Ittner, who’s now Gores’ right-hand man, says he could see himself retiring from the company some day. It’s mostly thanks to the conduct of his boss.

“In a wonderful way, he’ll kind of wind you up and then give you plenty of room to run — plenty of room to execute. It’s empowering, I think. It allows us to feel like a bit of an entrepreneur in his or her own role.”

But what about that whole pushing everything to the last minute, and living so in the moment that he can’t plan more than a few minutes into the future?

“I think people who know him just kind of get it and understand it. People who don’t know him, I think, can definitely get a little irked by it,” Ittner says of his boss’ tendency for tardiness. “But, whatever the situation … whenever they finally connect, the way he is kind of disarms the whole thing.”

This strategy also works as a filter for Gores to ensure he connects only with those committed to having his ear and his time.

“Tom will tell you that he never had a five-year plan for Platinum in 1995, or 2000, or five years from now,” Ittner says. “It’s more about coming in every day and executing like crazy.”

Gores has even coined a phrase he seems proud of: Plan on it, but don’t count on it.

“Adaptability is so key to business, and also a key to being happy,” Gores says. “Because you’ll constantly be disappointed if you aren’t able to adapt.” Adaptability came in handy during that summer press conference, when Gores had to adjust and plough through that microphone glitch.

Take risks and never be limited by perceptions — two more Platinum guiding principles — might help explain Gores’ decision to buy the Pistons, as well as 30-plus other businesses, including The San Diego Union-Tribune, that are part of Platinum Equity’s portfolio.

“A lot of people thought maybe we might have been crazy going into Detroit while it was having such a hard time,” Gores says. “But, if you really study the fan base and the town, and you understand the town and the uniqueness of the assets that are there, you see that it’s a tremendous opportunity.”

As a former part owner himself (who says he might be interested in reinvesting in the Pistons in the future) Ethan Davidson offered Gores a piece of advice when they first met. “You’re buying a piece of the city. You’re not the only guy that owns this.’”

Gores seems to have taken the counsel of his predecessor’s son to heart. “Part of what has inspired me about this particular deal is to affect the community in a positive way,” Gores says. “I want to make a difference.

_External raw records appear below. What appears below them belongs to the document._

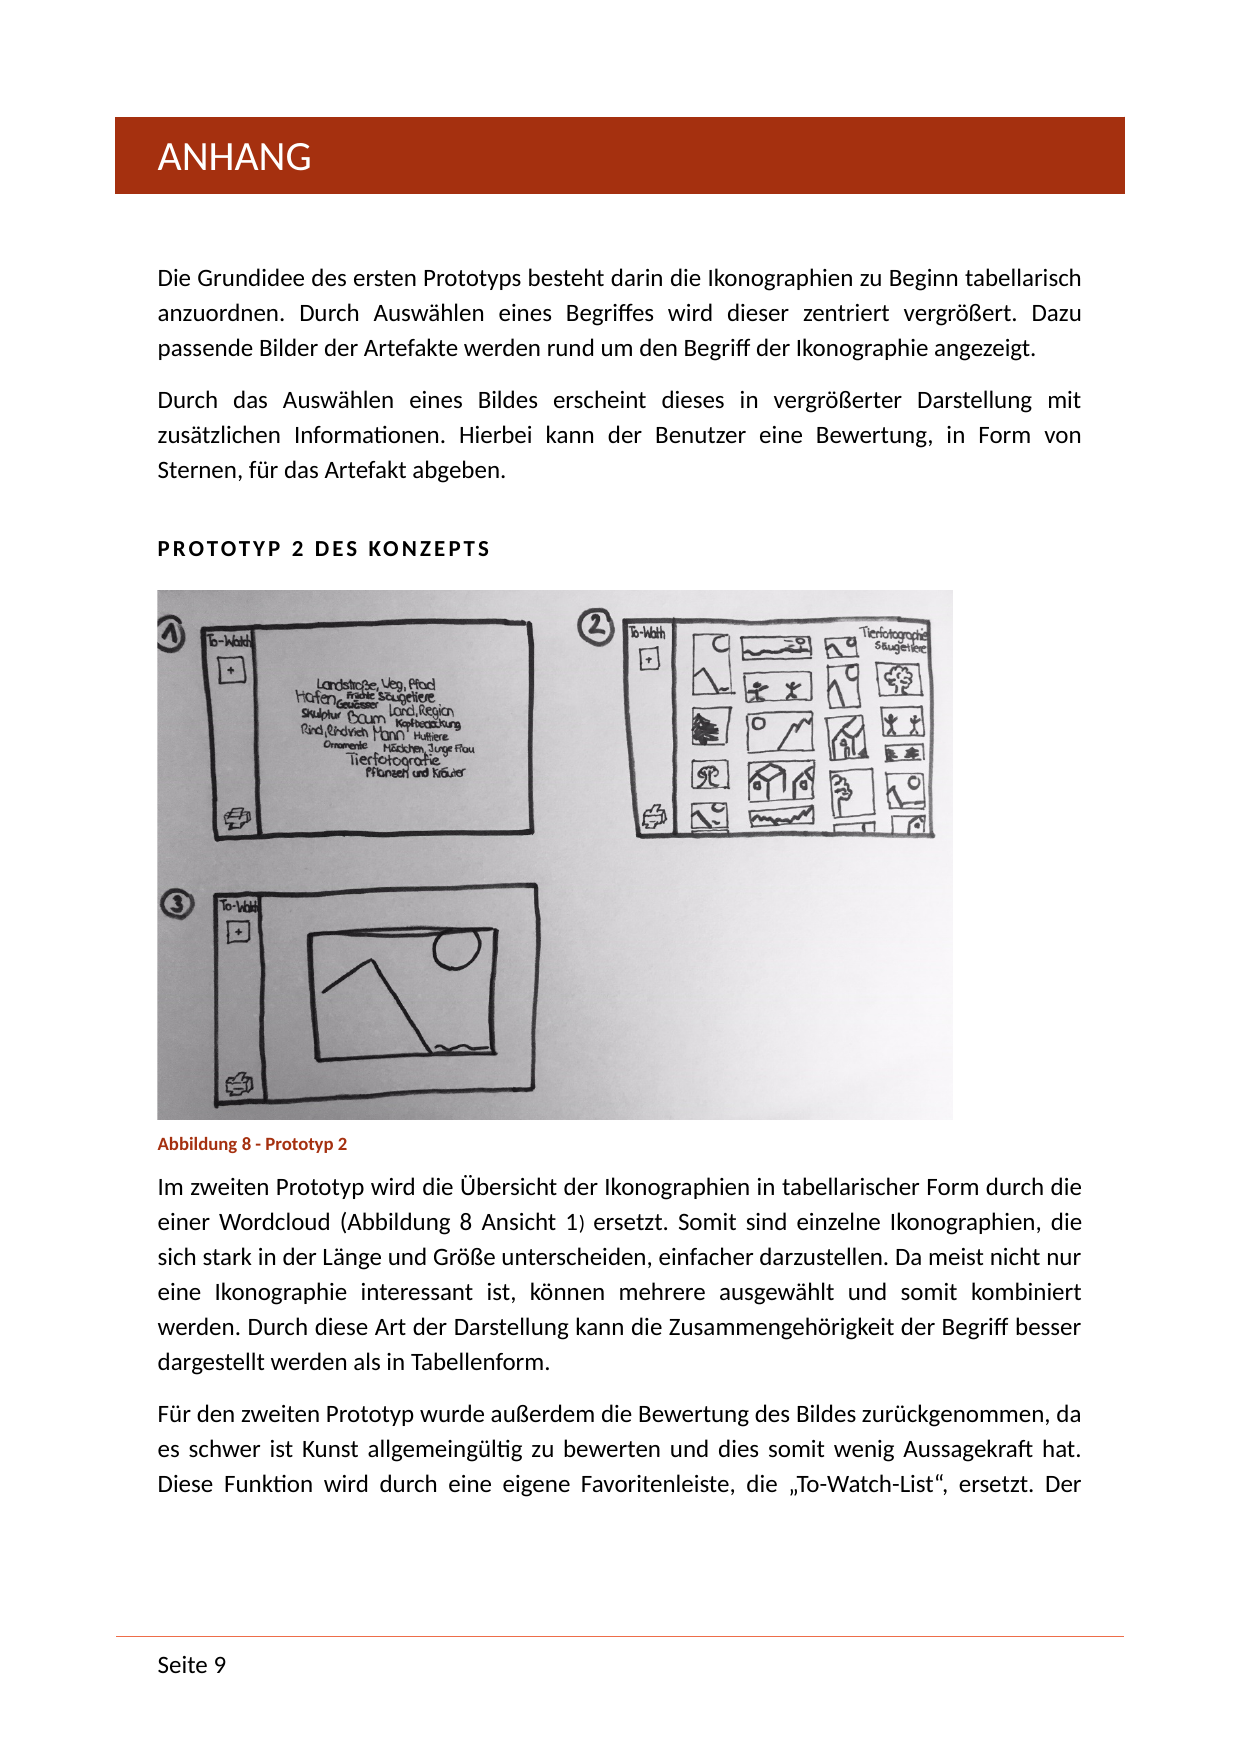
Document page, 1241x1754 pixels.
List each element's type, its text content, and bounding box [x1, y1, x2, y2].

text Prototyp 2 des konzepts [157, 534, 1083, 562]
text Abbildung - Prototyp 2 [157, 1132, 1083, 1155]
text Durch das Auswählen eines Bildes erscheint dieses in vergrößerter Darstellung mit zusätzlichen Informationen. Hierbei kann der Benutzer eine Bewertung, in Form von Sternen, für das Artefakt abgeben. [157, 384, 1083, 485]
text Die Grundidee des ersten Prototyps besteht darin die Ikonographien zu Beginn tabellarisch anzuordnen. Durch Auswählen eines Begriffes wird dieser zentriert vergrößert. Dazu passende Bilder der Artefakte werden rund um den Begriff der Ikonographie angezeigt. [157, 262, 1083, 363]
picture [157, 590, 953, 1120]
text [157, 1398, 1083, 1498]
text Im zweiten Prototyp wird die Übersicht der Ikonographien in tabellarischer Form durch die einer Wordcloud (Abbildung 8 Ansicht 1) ersetzt. Somit sind einzelne Ikonographien, die sich stark in der Länge und Größe unterscheiden, einfacher darzustellen. Da meist nicht nur eine Ikonographie interessant ist, können mehrere ausgewählt und somit kombiniert werden. Durch diese Art der Darstellung kann die Zusammengehörigkeit der Begriff besser dargestellt werden als in Tabellenform. [157, 1171, 1083, 1377]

“I think I’m in a unique position, given where I’m at in the world and the current stage in my life, to really make a difference and try to inspire people.”

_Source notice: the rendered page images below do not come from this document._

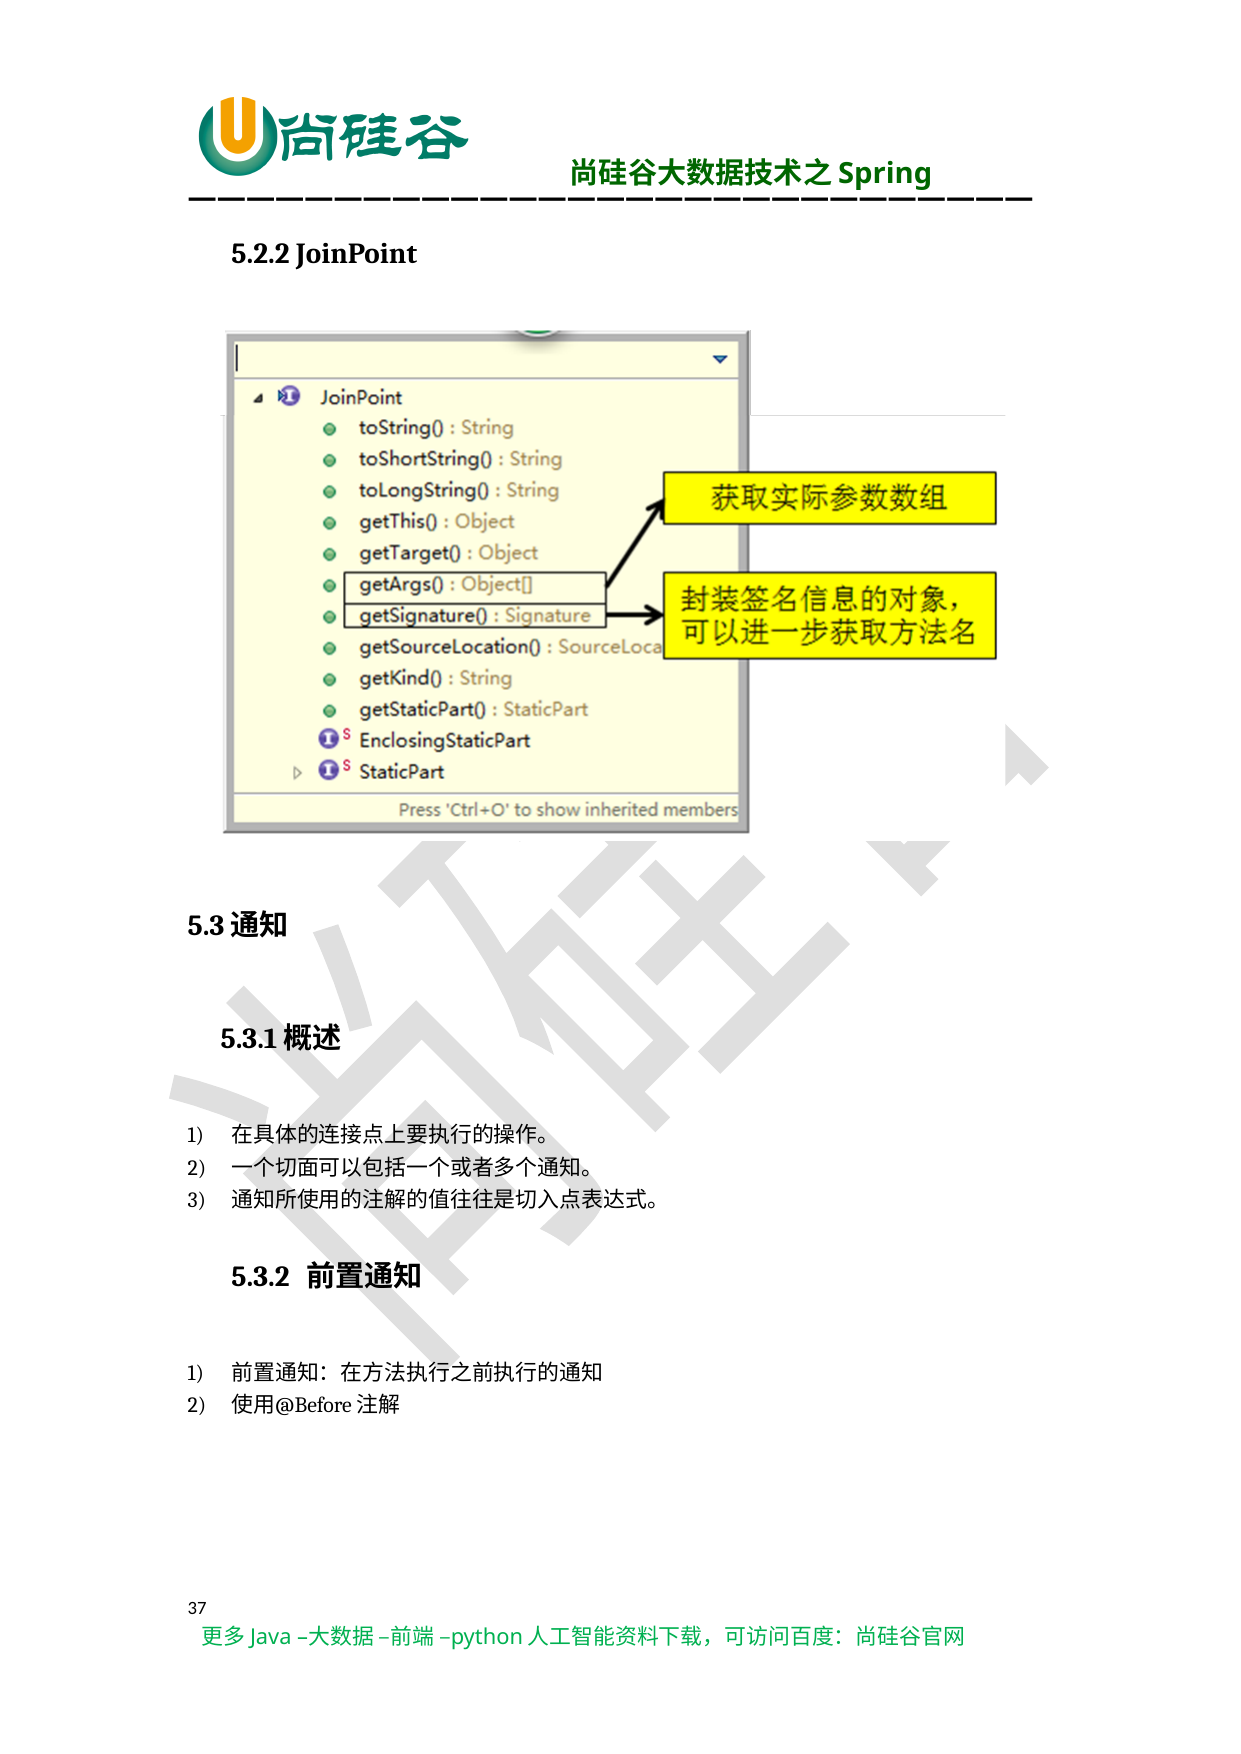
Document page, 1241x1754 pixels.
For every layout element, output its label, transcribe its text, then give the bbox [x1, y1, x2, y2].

subtitle 5.2.2 JoinPoint [187, 221, 1053, 286]
list 前置通知：在方法执行之前执行的通知 [187, 1354, 1053, 1387]
list 在具体的连接点上要执行的操作。 [187, 1117, 1053, 1149]
list 通知所使用的注解的值往往是切入点表达式。 [187, 1182, 1053, 1214]
subtitle 前置通知 [231, 1241, 1053, 1306]
picture [220, 330, 1006, 841]
list 使用@Before注解 [187, 1387, 1053, 1419]
subtitle 5.3.1 概述 [187, 1003, 1053, 1068]
picture [187, 88, 476, 184]
subtitle 5.3通知 [187, 890, 1053, 955]
list 一个切面可以包括一个或者多个通知。 [187, 1149, 1053, 1182]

Of course, questions remain. Will Gores strike a deal for the Pistons and Red Wings to share a venue (as they did at Olympia when the basketball squad first moved here from Fort Wayne, Ind.)? Would that site be downtown?

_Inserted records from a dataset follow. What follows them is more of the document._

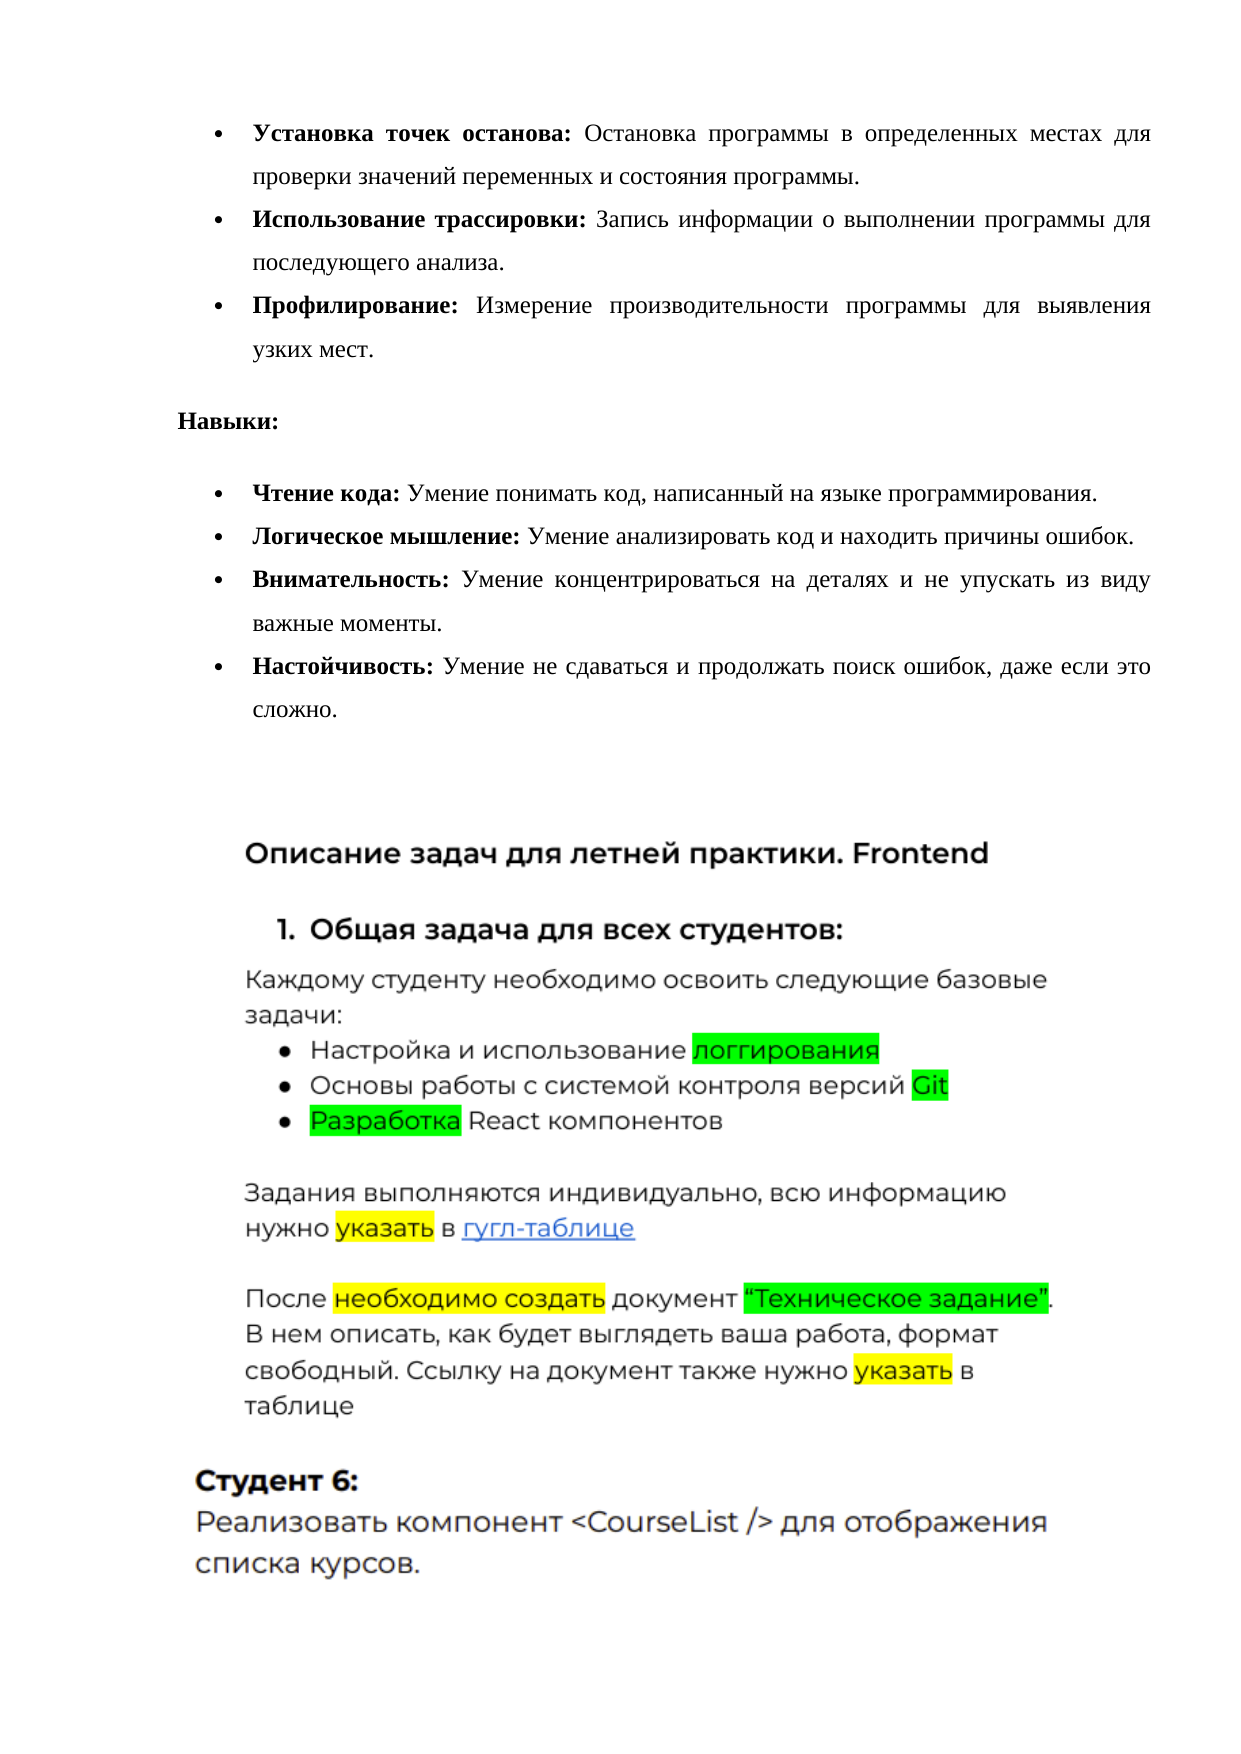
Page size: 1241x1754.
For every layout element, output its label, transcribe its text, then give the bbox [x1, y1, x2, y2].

list Чтение кода: Умение понимать код, написанный на языке программирования. [215, 478, 1152, 507]
list Использование трассировки: Запись информации о выполнении программы для последующего анализа. [215, 204, 1152, 276]
list Установка точек останова: Остановка программы в определенных местах для проверки значений переменных и состояния программы. [215, 118, 1152, 190]
picture [177, 1461, 1142, 1589]
list Профилирование: Измерение производительности программы для выявления узких мест. [215, 291, 1152, 362]
list Внимательность: Умение концентрироваться на деталях и не упускать из виду важные моменты. [215, 564, 1152, 636]
list Настойчивость: Умение не сдаваться и продолжать поиск ошибок, даже если это сложно. [215, 651, 1152, 723]
text Навыки: [177, 406, 1152, 435]
list Логическое мышление: Умение анализировать код и находить причины ошибок. [215, 521, 1152, 550]
picture [177, 825, 1152, 1443]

The likely answer: Only if it makes sense.

Gores isn’t the type of guy to plan that far ahead. Prepare, maybe. It’s certainly not a goal. Gores doesn’t set goals.

“I’m afraid of goals, because I don’t want to limit myself,” he says. “We work hard. And I’m a big believer that if we just do the right activities, the results should be there.”

Fast Break

What book is on your night stand?

Lately, [it’s just been] a soccer-coaching book. [I] have been coaching for years, but like to always learn. I tend to like reading books that have you learning versus [being entertained].

Do you remember Nazareth [in Israel] at all?

I have vague memories of Nazareth.

Have you been back to your birthplace?

I have not. Mostly, I want to see the home my dad built on his own, brick by brick, that housed us six kids and parents.

Do you practice or subscribe to any religion, or are you more spiritual?

Spiritual is a good way to put it. I am a big believer that religion is something that can enhance your life but shouldn’t control it. Mostly, I consider myself … respecting everyone’s own belief.

What characteristics in other people do you most dislike?

Arrogance and lack of humility.

What was your first job?

First job was a bag boy at a grocery store. Second job was a janitor. Tough job.

If you could describe your parents in three words, what would those words be?

Love. Determination. Hope.

Responses were edited and slightly condensed from written email replies.